From the point of view of the possibility of supporting thermotherapeutic techniques, it is important to examine the impact of individual parameters occurring in the mathematical model on the degree of tissue destruction. Therefore, it is necessary to estimate, based on the sensitivity analysis methods, which parameter has the greatest effect on the computations’ results [47,48]. The results of calculations related to the sensitivity analysis were presented at the 4th Polish Congress of Mechanics and 23rd International Conference on Computer Methods in Mechanics [49].

One of the important parameters of the mathematical model of bioheat transfer is undoubtedly the perfusion coefficient because the flowing blood acts as a heat sink. The level of tumor perfusion varies drastically depending on the type of tumor, and the value G_B = 0.0053 1/s used for calculations (cf. Table 1) is only one of the possibilities [8,50]. Therefore, it is important to examine the impact of this parameter on the obtained results of calculations. For this purpose, different values of perfusion coefficient appropriate for normoperfusion (G_B = 0.0053 1/s), hypoperfusion (G_B = 0.00265 1/s), and hyperperfusion (G_B = 0.0106 1/s) were adopted. The above values for hypo- and hyperperfusion were obtained by twice decreasing and increasing the reference value of the G_B parameter, respectively. Figure 13 and Figure 14 present the temperature history and the course of the Arrhenius integral at point P₄ (cf. Figure 3b), in which, due to its location, the changes are best observed.
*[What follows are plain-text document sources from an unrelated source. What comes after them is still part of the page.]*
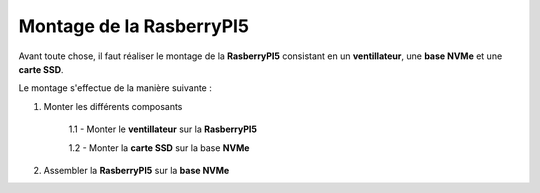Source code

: ###################################################
 Montage de la RasberryPI5
###################################################

Avant toute chose, il faut réaliser le montage de la **RasberryPI5** consistant en un **ventillateur**, une **base NVMe** et une **carte SSD**.

Le montage s'effectue de la manière suivante :

1. Monter les différents composants

    1.1 - Monter le **ventillateur** sur la **RasberryPI5**

    1.2 - Monter la **carte SSD** sur la base **NVMe**

2. Assembler la **RasberryPI5** sur la **base NVMe**
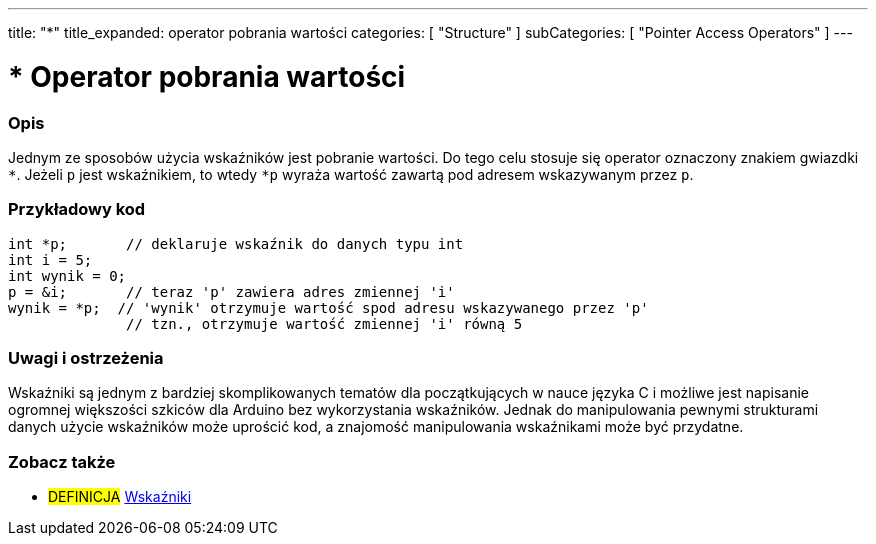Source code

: ---
title: "*"
title_expanded: operator pobrania wartości
categories: [ "Structure" ]
subCategories: [ "Pointer Access Operators" ]
---





= * Operator pobrania wartości


// POCZĄTEK SEKCJI OPISOWEJ
[#overview]
--

[float]
=== Opis
Jednym ze sposobów użycia wskaźników jest pobranie wartości. Do tego celu stosuje się operator oznaczony znakiem gwiazdki `*`. Jeżeli `p` jest wskaźnikiem, to wtedy `*p` wyraża wartość zawartą pod adresem wskazywanym przez `p`.
[%hardbreaks]

--
// KONIEC SEKCJI OPISOWEJ



// POCZĄTEK SEKCJI JAK UŻYWAĆ
[#howtouse]
--

[float]
=== Przykładowy kod

[source,arduino]
----
int *p;       // deklaruje wskaźnik do danych typu int
int i = 5;
int wynik = 0;
p = &i;       // teraz 'p' zawiera adres zmiennej 'i'
wynik = *p;  // 'wynik' otrzymuje wartość spod adresu wskazywanego przez 'p'
              // tzn., otrzymuje wartość zmiennej 'i' równą 5
----
[%hardbreaks]

[float]
=== Uwagi i ostrzeżenia
Wskaźniki są jednym z bardziej skomplikowanych tematów dla początkujących w nauce języka C i możliwe jest napisanie ogromnej większości szkiców dla Arduino bez wykorzystania wskaźników. Jednak do manipulowania pewnymi strukturami danych użycie wskaźników może uprościć kod, a znajomość manipulowania wskaźnikami może być przydatne.
[%hardbreaks]

--
// KONIEC SEKCJI JAK UŻYWAĆ




// POCZĄTEK SEKCJI ZOBACZ TAKŻE
[#see_also]
--

[float]
=== Zobacz także

[role="language"]

[role="definition"]
* #DEFINICJA#  https://en.wikipedia.org/wiki/Pointer_%28computer_programming%29[Wskaźniki^]

--
// KONIEC SEKCJI ZOBACZ TAKŻE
As could be expected, an increase of the perfusion coefficient caused a decrease of temperature during the numerical simulation of the thermoablation phenomenon (see Figure 13). The opposite situation occurred when the G_B coefficient decreased and then the temperature increased. Changes in temperature distribution (cf. Figure 13) are also reflected in the course of the Arrhenius integral (cf. Figure 14). The above simulations indicate the importance of proper selection of parameters values occurring in the mathematical model.